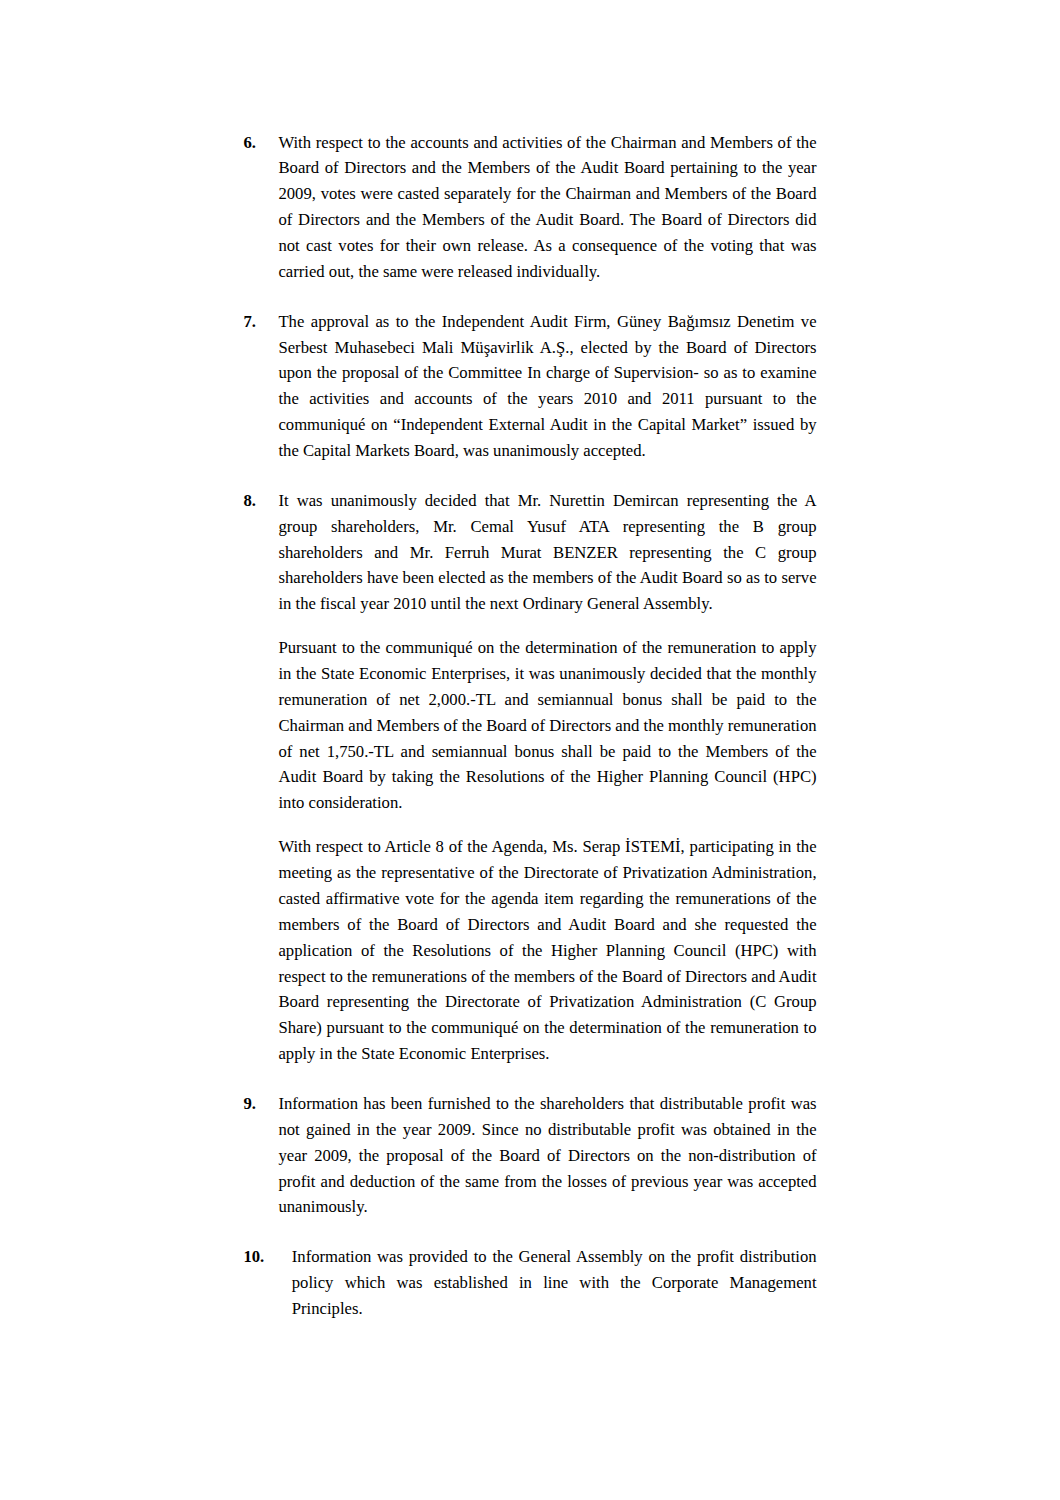With respect to the accounts and activities of the Chairman and Members of the Board of Directors and the Members of the Audit Board pertaining to the year 2009, votes were casted separately for the Chairman and Members of the Board of Directors and the Members of the Audit Board. The Board of Directors did not cast votes for their own release. As a consequence of the voting that was carried out, the same were released individually.
The approval as to the Independent Audit Firm, Güney Bağımsız Denetim ve Serbest Muhasebeci Mali Müşavirlik A.Ş., elected by the Board of Directors upon the proposal of the Committee In charge of Supervision- so as to examine the activities and accounts of the years 2010 and 2011 pursuant to the communiqué on “Independent External Audit in the Capital Market” issued by the Capital Markets Board, was unanimously accepted.
It was unanimously decided that Mr. Nurettin Demircan representing the A group shareholders, Mr. Cemal Yusuf ATA representing the B group shareholders and Mr. Ferruh Murat BENZER representing the C group shareholders have been elected as the members of the Audit Board so as to serve in the fiscal year 2010 until the next Ordinary General Assembly.
Pursuant to the communiqué on the determination of the remuneration to apply in the State Economic Enterprises, it was unanimously decided that the monthly remuneration of net 2,000.-TL and semiannual bonus shall be paid to the Chairman and Members of the Board of Directors and the monthly remuneration of net 1,750.-TL and semiannual bonus shall be paid to the Members of the Audit Board by taking the Resolutions of the Higher Planning Council (HPC) into consideration.
With respect to Article 8 of the Agenda, Ms. Serap İSTEMİ, participating in the meeting as the representative of the Directorate of Privatization Administration, casted affirmative vote for the agenda item regarding the remunerations of the members of the Board of Directors and Audit Board and she requested the application of the Resolutions of the Higher Planning Council (HPC) with respect to the remunerations of the members of the Board of Directors and Audit Board representing the Directorate of Privatization Administration (C Group Share) pursuant to the communiqué on the determination of the remuneration to apply in the State Economic Enterprises.
Information has been furnished to the shareholders that distributable profit was not gained in the year 2009. Since no distributable profit was obtained in the year 2009, the proposal of the Board of Directors on the non-distribution of profit and deduction of the same from the losses of previous year was accepted unanimously.
Information was provided to the General Assembly on the profit distribution policy which was established in line with the Corporate Management Principles.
______________________________
Exercise aim: Start with the line above that contains "It was unanimously decided that Mr." and stop after the line that contains "(HPC) into consideration.". Output those lines exactly, and only those.

Response box:
It was unanimously decided that Mr. Nurettin Demircan representing the A group shareholders, Mr. Cemal Yusuf ATA representing the B group shareholders and Mr. Ferruh Murat BENZER representing the C group shareholders have been elected as the members of the Audit Board so as to serve in the fiscal year 2010 until the next Ordinary General Assembly.
Pursuant to the communiqué on the determination of the remuneration to apply in the State Economic Enterprises, it was unanimously decided that the monthly remuneration of net 2,000.-TL and semiannual bonus shall be paid to the Chairman and Members of the Board of Directors and the monthly remuneration of net 1,750.-TL and semiannual bonus shall be paid to the Members of the Audit Board by taking the Resolutions of the Higher Planning Council (HPC) into consideration.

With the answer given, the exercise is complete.